▶ Given records:
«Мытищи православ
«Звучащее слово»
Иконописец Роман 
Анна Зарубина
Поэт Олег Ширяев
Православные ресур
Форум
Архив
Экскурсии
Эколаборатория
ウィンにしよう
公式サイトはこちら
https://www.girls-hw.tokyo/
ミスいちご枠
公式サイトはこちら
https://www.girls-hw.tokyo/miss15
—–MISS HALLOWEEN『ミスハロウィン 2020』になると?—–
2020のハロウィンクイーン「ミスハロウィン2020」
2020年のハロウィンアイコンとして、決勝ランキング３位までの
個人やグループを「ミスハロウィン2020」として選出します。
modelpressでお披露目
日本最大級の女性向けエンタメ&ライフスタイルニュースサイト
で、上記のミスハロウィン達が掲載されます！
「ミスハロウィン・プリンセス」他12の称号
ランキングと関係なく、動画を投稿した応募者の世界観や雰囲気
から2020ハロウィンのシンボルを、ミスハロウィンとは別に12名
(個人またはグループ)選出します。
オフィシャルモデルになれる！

▶ Task objective: Copy out all the records exactly.

▶ Solved problem:
«Мытищи православ
«Звучащее слово»
Иконописец Роман 
Анна Зарубина
Поэт Олег Ширяев
Православные ресур
Форум
Архив
Экскурсии
Эколаборатория
ウィンにしよう
公式サイトはこちら
https://www.girls-hw.tokyo/
ミスいちご枠
公式サイトはこちら
https://www.girls-hw.tokyo/miss15
—–MISS HALLOWEEN『ミスハロウィン 2020』になると?—–
2020のハロウィンクイーン「ミスハロウィン2020」
2020年のハロウィンアイコンとして、決勝ランキング３位までの
個人やグループを「ミスハロウィン2020」として選出します。
modelpressでお披露目
日本最大級の女性向けエンタメ&ライフスタイルニュースサイト
で、上記のミスハロウィン達が掲載されます！
「ミスハロウィン・プリンセス」他12の称号
ランキングと関係なく、動画を投稿した応募者の世界観や雰囲気
から2020ハロウィンのシンボルを、ミスハロウィンとは別に12名
(個人またはグループ)選出します。
オフィシャルモデルになれる！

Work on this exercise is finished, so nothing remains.